Transmission of drug-resistant tuberculosis in HIV-endemic settings

Abstract

The emergence and expansion of the multidrug-resistant tuberculosis epidemic is a threat to the global control of tuberculosis. Multidrug-resistant tuberculosis is the result of the selection of resistance-conferring mutations during inadequate antituberculosis treatment. However, HIV has a profound effect on the natural history of tuberculosis, manifesting in an increased rate of disease progression, leading to increased transmission and amplification of multidrug-resistant tuberculosis. Interventions specific to HIV-endemic areas are urgently needed to block tuberculosis transmission. These interventions should include a combination of rapid molecular diagnostics and improved chemotherapy to shorten the duration of infectiousness, implementation of infection control measures, and active screening of multidrug-resistant tuberculosis contacts, with prophylactic regimens for individuals without evidence of disease. Development and improvement of the efficacy of interventions will require a greater understanding of the factors affecting the transmission of multidrug-resistant tuberculosis in HIV-endemic settings, including population-based molecular epidemiology studies. In this Series article, we review what we know about the transmission of multidrug-resistant tuberculosis in settings with high burdens of HIV and define the research priorities required to develop more effective interventions, to diminish ongoing transmission and the amplification of drug resistance.

Figure 1:. Overview of the transmission dynamics of drug-resistant tuberculosis and the effects of HIV (evidence-based or theoretical) at each step of the cycle

(A) Acquired resistance (due to suboptimal adherence, decreased drug concentrations, or drug-drug interactions). (B) Transmission of drug-resistant M tuberculosis. (C) Establishment of drug-resistant M tuberculosis infection. (D) Progression from recently acquired or latent infection to active disease. (E) Superinfection or reinfection with drug-resistant M tuberculosis. *Contact can be an uninfected healthy contact, contact with latent infection (drug-susceptible or drug-resistant tuberculosis), or contact with active disease (drug-susceptible or drug-resistant tuberculosis).
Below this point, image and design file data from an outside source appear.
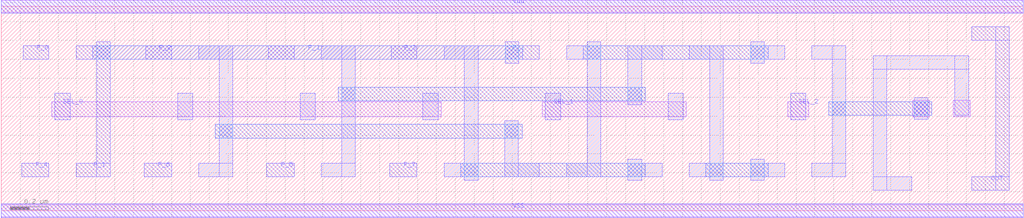
<source format=lef>
VERSION 5.7 ;
BUSBITCHARS "[]" ;
DIVIDERCHAR "/" ;

MACRO flogic_8x1
  ORIGIN 0 0 ;
  FOREIGN flogic_8x1 0 0 ;
  SIZE 5.4 BY 1.08 ;
  SYMMETRY X Y ;
  SITE core ;
  PIN F_0
    DIRECTION INPUT ;
    USE SIGNAL ;
    PORT
      LAYER M1 ;
        RECT 0.116 0.8 0.252 0.872 ;
    END
  END F_0
  PIN F_1
    DIRECTION INPUT ;
    USE SIGNAL ;
    PORT
      LAYER M2 ;
        RECT 0.484 0.8 2.756 0.872 ;
      LAYER M1 ;
        RECT 2.664 0.8 2.844 0.872 ;
        RECT 2.664 0.78 2.736 0.892 ;
        RECT 1.412 0.8 1.548 0.872 ;
        RECT 0.504 0.18 0.576 0.892 ;
        RECT 0.396 0.8 0.576 0.872 ;
        RECT 0.396 0.18 0.576 0.252 ;
      LAYER V1 ;
        RECT 0.504 0.8 0.576 0.872 ;
        RECT 2.664 0.8 2.736 0.872 ;
    END
  END F_1
  PIN F_2
    DIRECTION INPUT ;
    USE SIGNAL ;
    PORT
      LAYER M1 ;
        RECT 0.764 0.8 0.9 0.872 ;
    END
  END F_2
  PIN F_3
    DIRECTION INPUT ;
    USE SIGNAL ;
    PORT
      LAYER M1 ;
        RECT 2.06 0.8 2.196 0.872 ;
    END
  END F_3
  PIN F_4
    DIRECTION INPUT ;
    USE SIGNAL ;
    PORT
      LAYER M1 ;
        RECT 0.108 0.18 0.252 0.252 ;
    END
  END F_4
  PIN F_5
    DIRECTION INPUT ;
    USE SIGNAL ;
    PORT
      LAYER M1 ;
        RECT 1.404 0.18 1.548 0.252 ;
    END
  END F_5
  PIN F_6
    DIRECTION INPUT ;
    USE SIGNAL ;
    PORT
      LAYER M1 ;
        RECT 0.756 0.18 0.9 0.252 ;
    END
  END F_6
  PIN F_7
    DIRECTION INPUT ;
    USE SIGNAL ;
    PORT
      LAYER M1 ;
        RECT 2.052 0.18 2.196 0.252 ;
    END
  END F_7
  PIN OUT
    DIRECTION OUTPUT ;
    USE SIGNAL ;
    PORT
      LAYER M1 ;
        RECT 5.128 0.9 5.328 0.972 ;
        RECT 5.256 0.108 5.328 0.972 ;
        RECT 5.128 0.108 5.328 0.18 ;
    END
  END OUT
  PIN SEL_0
    DIRECTION INPUT ;
    USE SIGNAL ;
    PORT
      LAYER M1 ;
        RECT 0.284 0.48 0.364 0.62 ;
    END
  END SEL_0
  PIN SEL_1
    DIRECTION INPUT ;
    USE SIGNAL ;
    PORT
      LAYER M1 ;
        RECT 2.876 0.48 2.956 0.62 ;
    END
  END SEL_1
  PIN SEL_2
    DIRECTION INPUT ;
    USE SIGNAL ;
    PORT
      LAYER M1 ;
        RECT 4.172 0.48 4.252 0.62 ;
    END
  END SEL_2
  PIN VDD
    DIRECTION INOUT ;
    USE POWER ;
    SHAPE ABUTMENT ;
    PORT
      LAYER M1 ;
        RECT 0 1.044 5.4 1.116 ;
    END
  END VDD
  PIN VSS
    DIRECTION INOUT ;
    USE GROUND ;
    SHAPE ABUTMENT ;
    PORT
      LAYER M1 ;
        RECT 0 -0.036 5.4 0.036 ;
    END
  END VSS
  OBS
    LAYER LIG ;
      RECT 0 -0.032 5.4 0.032 ;
      RECT 0 1.048 5.4 1.112 ;
      RECT 5.032 0.496 5.12 0.584 ;
      RECT 4.816 0.496 4.904 0.584 ;
      RECT 4.156 0.496 4.268 0.576 ;
      RECT 2.86 0.496 3.62 0.576 ;
      RECT 0.268 0.496 2.324 0.576 ;
    LAYER M1 ;
      RECT 4.608 0.748 5.112 0.82 ;
      RECT 5.04 0.504 5.112 0.82 ;
      RECT 4.608 0.108 4.68 0.82 ;
      RECT 4.608 0.108 4.812 0.18 ;
      RECT 4.284 0.8 4.464 0.872 ;
      RECT 4.392 0.18 4.464 0.872 ;
      RECT 4.284 0.18 4.464 0.252 ;
      RECT 3.96 0.16 4.032 0.272 ;
      RECT 3.96 0.18 4.14 0.252 ;
      RECT 3.96 0.78 4.032 0.892 ;
      RECT 3.96 0.8 4.14 0.872 ;
      RECT 3.636 0.8 3.816 0.872 ;
      RECT 3.744 0.16 3.816 0.872 ;
      RECT 3.636 0.18 3.816 0.252 ;
      RECT 3.312 0.16 3.384 0.272 ;
      RECT 3.312 0.18 3.492 0.252 ;
      RECT 3.312 0.8 3.492 0.872 ;
      RECT 3.312 0.56 3.384 0.872 ;
      RECT 3.096 0.18 3.168 0.892 ;
      RECT 2.988 0.8 3.168 0.872 ;
      RECT 2.988 0.18 3.168 0.252 ;
      RECT 2.66 0.18 2.732 0.476 ;
      RECT 2.66 0.18 2.844 0.252 ;
      RECT 2.34 0.8 2.52 0.872 ;
      RECT 2.448 0.16 2.52 0.872 ;
      RECT 2.34 0.18 2.52 0.252 ;
      RECT 1.692 0.8 1.872 0.872 ;
      RECT 1.8 0.18 1.872 0.872 ;
      RECT 1.692 0.18 1.872 0.252 ;
      RECT 1.044 0.8 1.224 0.872 ;
      RECT 1.152 0.18 1.224 0.872 ;
      RECT 1.044 0.18 1.224 0.252 ;
      RECT 4.824 0.484 4.896 0.596 ;
      RECT 3.524 0.48 3.604 0.62 ;
      RECT 2.228 0.48 2.308 0.62 ;
      RECT 1.58 0.48 1.66 0.62 ;
      RECT 0.932 0.48 1.012 0.62 ;
    LAYER M2 ;
      RECT 4.372 0.504 4.916 0.576 ;
      RECT 3.724 0.18 4.052 0.252 ;
      RECT 3.076 0.8 4.052 0.872 ;
      RECT 2.428 0.18 3.404 0.252 ;
      RECT 1.78 0.58 3.404 0.652 ;
      RECT 1.132 0.384 2.752 0.456 ;
    LAYER V1 ;
      RECT 4.824 0.504 4.896 0.576 ;
      RECT 4.392 0.504 4.464 0.576 ;
      RECT 3.96 0.18 4.032 0.252 ;
      RECT 3.96 0.8 4.032 0.872 ;
      RECT 3.744 0.18 3.816 0.252 ;
      RECT 3.312 0.18 3.384 0.252 ;
      RECT 3.312 0.58 3.384 0.652 ;
      RECT 3.096 0.8 3.168 0.872 ;
      RECT 2.66 0.384 2.732 0.456 ;
      RECT 2.448 0.18 2.52 0.252 ;
      RECT 1.8 0.58 1.872 0.652 ;
      RECT 1.152 0.384 1.224 0.456 ;
  END
END flogic_8x1

END LIBRARY

</source>
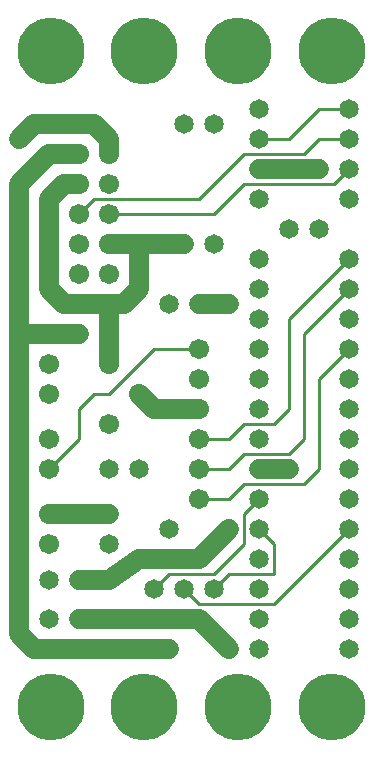
<source format=gbl>
%MOIN*%
%FSLAX25Y25*%
G04 D10 used for Character Trace; *
G04     Circle (OD=.01000) (No hole)*
G04 D11 used for Power Trace; *
G04     Circle (OD=.06500) (No hole)*
G04 D12 used for Signal Trace; *
G04     Circle (OD=.01100) (No hole)*
G04 D13 used for Via; *
G04     Circle (OD=.05800) (Round. Hole ID=.02800)*
G04 D14 used for Component hole; *
G04     Circle (OD=.06500) (Round. Hole ID=.03500)*
G04 D15 used for Component hole; *
G04     Circle (OD=.06700) (Round. Hole ID=.04300)*
G04 D16 used for Component hole; *
G04     Circle (OD=.08100) (Round. Hole ID=.05100)*
G04 D17 used for Component hole; *
G04     Circle (OD=.08900) (Round. Hole ID=.05900)*
G04 D18 used for Component hole; *
G04     Circle (OD=.11300) (Round. Hole ID=.08300)*
G04 D19 used for Component hole; *
G04     Circle (OD=.16000) (Round. Hole ID=.13000)*
G04 D20 used for Component hole; *
G04     Circle (OD=.18300) (Round. Hole ID=.15300)*
G04 D21 used for Component hole; *
G04     Circle (OD=.22291) (Round. Hole ID=.19291)*
%ADD10C,.01000*%
%ADD11C,.06500*%
%ADD12C,.01100*%
%ADD13C,.05800*%
%ADD14C,.06500*%
%ADD15C,.06700*%
%ADD16C,.08100*%
%ADD17C,.08900*%
%ADD18C,.11300*%
%ADD19C,.16000*%
%ADD20C,.18300*%
%ADD21C,.22291*%
%IPPOS*%
%LPD*%
G90*X0Y0D02*D21*X15625Y15625D03*D11*              
X10000Y35000D02*X55000D01*D14*D03*D11*X75000D02*  
X65000Y45000D01*D14*X75000Y35000D03*              
X85000Y45000D03*D11*X35000D02*X65000D01*D14*      
X35000D03*D11*X25000D01*D14*D03*X35000Y58000D03*  
D11*X25000D01*D14*D03*X15000Y45000D03*D11*        
X35000Y58000D02*X45000Y65000D01*X65000D01*        
X75000Y75000D01*D14*D03*D12*X70000Y60000D02*      
X80000Y70000D01*X55000Y60000D02*X70000D01*        
X50000Y55000D02*X55000Y60000D01*D14*              
X50000Y55000D03*X60000D03*D12*X65000Y50000D01*    
X90000D01*X115000Y75000D01*D14*D03*Y85000D03*     
Y65000D03*D12*X80000Y90000D02*X100000D01*         
X75000Y85000D02*X80000Y90000D01*X65000Y85000D02*  
X75000D01*D15*X65000D03*D12*Y95000D02*X75000D01*  
D15*X65000D03*D12*Y105000D02*X75000D01*D15*       
X65000D03*D12*X75000Y95000D02*X80000Y100000D01*   
X95000D01*X100000Y105000D01*Y140000D01*           
X115000Y155000D01*D14*D03*Y165000D03*D12*         
X95000Y145000D01*Y115000D01*X90000Y110000D01*     
X80000D01*X75000Y105000D01*D14*X85000Y95000D03*   
D11*X95000D01*D13*D03*D12*X100000Y90000D02*       
X105000Y95000D01*Y125000D01*X115000Y135000D01*D14*
D03*Y145000D03*Y125000D03*Y115000D03*             
X85000Y165000D03*Y105000D03*Y155000D03*Y145000D03*
Y135000D03*X115000Y105000D03*X85000Y125000D03*    
Y115000D03*D13*X75000Y150000D03*D11*X65000D01*D14*
D03*X55000D03*D12*X35000Y120000D02*               
X50000Y135000D01*X30000Y120000D02*X35000D01*      
X25000Y115000D02*X30000Y120000D01*                
X25000Y105000D02*Y115000D01*X15000Y95000D02*      
X25000Y105000D01*D15*X15000Y95000D03*Y105000D03*  
Y80000D03*D11*X35000D01*D14*D03*Y70000D03*        
X45000Y95000D03*X35000D03*X55000Y75000D03*D15*    
X15000Y70000D03*D14*Y58000D03*D15*                
X35000Y110000D03*X65000Y115000D03*D11*X50000D01*  
X45000Y120000D01*D15*D03*X35000Y130000D03*D11*    
Y150000D01*X20000D01*X15000Y155000D01*Y185000D01* 
X20000Y190000D01*X25000D01*D15*D03*D12*Y180000D02*
X30000Y185000D01*D15*X25000Y180000D03*D12*        
X30000Y185000D02*X65000D01*X80000Y200000D01*      
X100000D01*X105000Y205000D01*X115000D01*D14*D03*  
D12*X95000D02*X105000Y215000D01*X85000Y205000D02* 
X95000D01*D14*X85000D03*Y215000D03*Y195000D03*D11*
X105000D01*D13*D03*D12*X80000Y190000D02*          
X110000D01*X70000Y180000D02*X80000Y190000D01*     
X35000Y180000D02*X70000D01*D15*X35000D03*D11*     
X45000Y155000D02*Y170000D01*X40000Y150000D02*     
X45000Y155000D01*X35000Y150000D02*X40000D01*D15*  
X25000Y160000D03*D13*Y140000D03*D11*X5000D01*     
Y40000D01*X10000Y35000D01*D21*X46875Y15625D03*D14*
X70000Y55000D03*D12*X75000Y60000D01*X90000D01*    
Y70000D01*X85000Y75000D01*D14*D03*D12*            
X80000Y70000D02*Y80000D01*D14*X85000Y65000D03*D12*
X80000Y80000D02*X85000Y85000D01*D14*D03*          
X115000Y55000D03*X85000D03*X115000Y95000D03*D15*  
X65000Y125000D03*D14*X115000Y45000D03*            
X85000Y35000D03*D15*X65000Y135000D03*D12*         
X50000D01*D15*X35000Y160000D03*D14*               
X70000Y170000D03*X60000D03*D11*X45000D01*         
X35000D01*D15*D03*X25000D03*X35000Y190000D03*D11* 
X5000Y140000D02*Y190000D01*X15000Y200000D01*      
X25000D01*D15*D03*D11*X35000Y205000D02*           
X30000Y210000D01*X35000Y200000D02*Y205000D01*D15* 
Y200000D03*D11*X10000Y210000D02*X30000D01*        
X5000Y205000D02*X10000Y210000D01*D13*             
X5000Y205000D03*D21*X15625Y234375D03*X46875D03*   
D14*X60000Y210000D03*X70000D03*D15*               
X15000Y130000D03*D21*X78125Y234375D03*D14*        
X85000Y185000D03*D15*X15000Y120000D03*D14*        
X95000Y175000D03*X105000D03*D12*Y215000D02*       
X115000D01*D14*D03*Y195000D03*D12*                
X110000Y190000D01*D14*X115000Y185000D03*D21*      
X109375Y234375D03*D14*X115000Y35000D03*D21*       
X78125Y15625D03*X109375D03*M02*                   

</source>
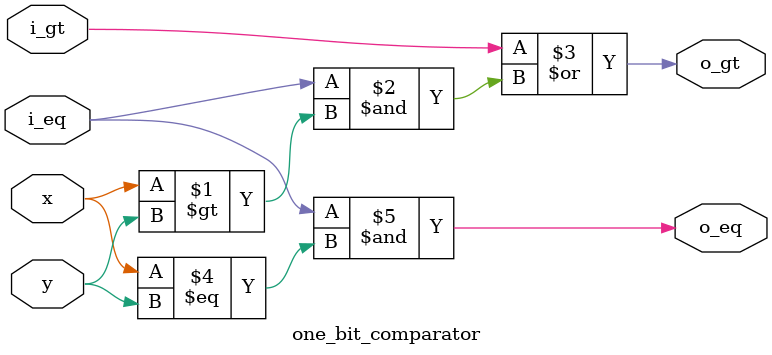
<source format=v>
module one_bit_comparator (
    input i_gt,
    input i_eq,
    input x,
    input y,
    output o_gt,
    output o_eq
);
    assign o_gt = i_gt | (i_eq & (x > y));
    assign o_eq = i_eq & (x == y);
endmodule
</source>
Figure2:. New approaches for studying the transmission dynamics of drug-resistant tuberculosis

(A) A hypothetical heat map illustrating the probability of all possible infector-infected associations estimated. The method used to generate this heat map (TransPairs) estimates the probability and direction of transmission occurring between all possible pairs of patients based on a timed phylogenetic tree. In the example presented here there are five patients (a, b, c, d, e) who can either be an infector or an infected patient relative to the other patients. Patient b is the most likely infector of patients a and c, whereas patient a probably infected patient d. Patient e was most likely infected by patient a, but could also have been infected by patient b. In this group of patients, b is identified as the index case, with no high-probability infector identified for this case. (B) Transmission modelling output can also be represented phylogenetically as high-likelihood transmission chains (TransPhylo). Stars show predicted transmission events followed by a change in branch colour, indicating transmission from one patient to the next. Importantly, TransPhylo can also infer unsampled cases, but performs best if the sampling density is high. (C) The time of infection for each patient is among the parameters estimated by TransPhylo. The time difference between estimated infection time and the time of diagnosis can serve as an estimate of the speed of disease progression. The plot illustrates a scenario where a hypothetical factor used to stratify patients into two groups (represented by the pink and purple graphs) affects the speed of disease progression.